→ **What is being asked**:
Every entry below needs to be copied exactly.

→ **Source records**:
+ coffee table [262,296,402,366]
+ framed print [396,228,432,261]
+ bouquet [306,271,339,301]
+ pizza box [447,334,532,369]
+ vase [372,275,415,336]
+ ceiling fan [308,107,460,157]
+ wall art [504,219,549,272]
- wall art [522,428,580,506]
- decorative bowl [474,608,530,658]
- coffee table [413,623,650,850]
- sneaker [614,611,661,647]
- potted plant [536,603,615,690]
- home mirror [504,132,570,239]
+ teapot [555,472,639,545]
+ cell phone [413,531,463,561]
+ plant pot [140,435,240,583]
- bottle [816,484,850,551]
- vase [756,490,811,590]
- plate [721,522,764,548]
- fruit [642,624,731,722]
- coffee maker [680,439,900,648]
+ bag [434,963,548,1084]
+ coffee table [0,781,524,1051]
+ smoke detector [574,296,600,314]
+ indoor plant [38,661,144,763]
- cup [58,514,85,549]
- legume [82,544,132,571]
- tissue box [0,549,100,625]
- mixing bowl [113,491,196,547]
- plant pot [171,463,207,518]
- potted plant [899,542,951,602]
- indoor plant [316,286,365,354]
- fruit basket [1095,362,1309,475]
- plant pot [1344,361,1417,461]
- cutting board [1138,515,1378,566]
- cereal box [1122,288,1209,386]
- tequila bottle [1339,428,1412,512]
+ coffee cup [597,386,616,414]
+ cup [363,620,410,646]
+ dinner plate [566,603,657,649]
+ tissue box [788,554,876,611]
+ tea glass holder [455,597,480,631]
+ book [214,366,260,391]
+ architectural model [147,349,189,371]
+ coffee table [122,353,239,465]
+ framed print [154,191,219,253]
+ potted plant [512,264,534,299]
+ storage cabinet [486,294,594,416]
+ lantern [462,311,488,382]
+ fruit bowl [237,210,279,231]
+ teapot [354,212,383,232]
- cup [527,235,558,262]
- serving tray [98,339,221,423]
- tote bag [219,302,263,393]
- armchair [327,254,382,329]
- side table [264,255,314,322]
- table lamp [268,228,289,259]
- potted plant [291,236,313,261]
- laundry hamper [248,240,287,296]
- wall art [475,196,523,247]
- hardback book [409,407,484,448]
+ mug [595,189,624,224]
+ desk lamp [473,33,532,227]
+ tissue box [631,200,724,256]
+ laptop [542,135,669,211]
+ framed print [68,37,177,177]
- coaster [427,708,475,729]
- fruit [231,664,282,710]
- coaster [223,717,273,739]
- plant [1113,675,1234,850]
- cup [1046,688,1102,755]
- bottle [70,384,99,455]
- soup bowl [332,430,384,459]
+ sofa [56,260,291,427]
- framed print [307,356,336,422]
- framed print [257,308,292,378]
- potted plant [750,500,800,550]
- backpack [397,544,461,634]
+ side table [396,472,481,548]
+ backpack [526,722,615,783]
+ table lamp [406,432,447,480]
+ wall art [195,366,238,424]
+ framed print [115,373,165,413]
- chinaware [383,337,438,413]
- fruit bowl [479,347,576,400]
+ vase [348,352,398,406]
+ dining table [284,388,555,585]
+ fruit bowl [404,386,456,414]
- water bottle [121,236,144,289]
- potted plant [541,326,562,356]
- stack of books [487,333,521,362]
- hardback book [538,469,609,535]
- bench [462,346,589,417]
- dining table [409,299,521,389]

→ **Result of the exercise**:
+ coffee table [262,296,402,366]
+ framed print [396,228,432,261]
+ bouquet [306,271,339,301]
+ pizza box [447,334,532,369]
+ vase [372,275,415,336]
+ ceiling fan [308,107,460,157]
+ wall art [504,219,549,272]
- wall art [522,428,580,506]
- decorative bowl [474,608,530,658]
- coffee table [413,623,650,850]
- sneaker [614,611,661,647]
- potted plant [536,603,615,690]
- home mirror [504,132,570,239]
+ teapot [555,472,639,545]
+ cell phone [413,531,463,561]
+ plant pot [140,435,240,583]
- bottle [816,484,850,551]
- vase [756,490,811,590]
- plate [721,522,764,548]
- fruit [642,624,731,722]
- coffee maker [680,439,900,648]
+ bag [434,963,548,1084]
+ coffee table [0,781,524,1051]
+ smoke detector [574,296,600,314]
+ indoor plant [38,661,144,763]
- cup [58,514,85,549]
- legume [82,544,132,571]
- tissue box [0,549,100,625]
- mixing bowl [113,491,196,547]
- plant pot [171,463,207,518]
- potted plant [899,542,951,602]
- indoor plant [316,286,365,354]
- fruit basket [1095,362,1309,475]
- plant pot [1344,361,1417,461]
- cutting board [1138,515,1378,566]
- cereal box [1122,288,1209,386]
- tequila bottle [1339,428,1412,512]
+ coffee cup [597,386,616,414]
+ cup [363,620,410,646]
+ dinner plate [566,603,657,649]
+ tissue box [788,554,876,611]
+ tea glass holder [455,597,480,631]
+ book [214,366,260,391]
+ architectural model [147,349,189,371]
+ coffee table [122,353,239,465]
+ framed print [154,191,219,253]
+ potted plant [512,264,534,299]
+ storage cabinet [486,294,594,416]
+ lantern [462,311,488,382]
+ fruit bowl [237,210,279,231]
+ teapot [354,212,383,232]
- cup [527,235,558,262]
- serving tray [98,339,221,423]
- tote bag [219,302,263,393]
- armchair [327,254,382,329]
- side table [264,255,314,322]
- table lamp [268,228,289,259]
- potted plant [291,236,313,261]
- laundry hamper [248,240,287,296]
- wall art [475,196,523,247]
- hardback book [409,407,484,448]
+ mug [595,189,624,224]
+ desk lamp [473,33,532,227]
+ tissue box [631,200,724,256]
+ laptop [542,135,669,211]
+ framed print [68,37,177,177]
- coaster [427,708,475,729]
- fruit [231,664,282,710]
- coaster [223,717,273,739]
- plant [1113,675,1234,850]
- cup [1046,688,1102,755]
- bottle [70,384,99,455]
- soup bowl [332,430,384,459]
+ sofa [56,260,291,427]
- framed print [307,356,336,422]
- framed print [257,308,292,378]
- potted plant [750,500,800,550]
- backpack [397,544,461,634]
+ side table [396,472,481,548]
+ backpack [526,722,615,783]
+ table lamp [406,432,447,480]
+ wall art [195,366,238,424]
+ framed print [115,373,165,413]
- chinaware [383,337,438,413]
- fruit bowl [479,347,576,400]
+ vase [348,352,398,406]
+ dining table [284,388,555,585]
+ fruit bowl [404,386,456,414]
- water bottle [121,236,144,289]
- potted plant [541,326,562,356]
- stack of books [487,333,521,362]
- hardback book [538,469,609,535]
- bench [462,346,589,417]
- dining table [409,299,521,389]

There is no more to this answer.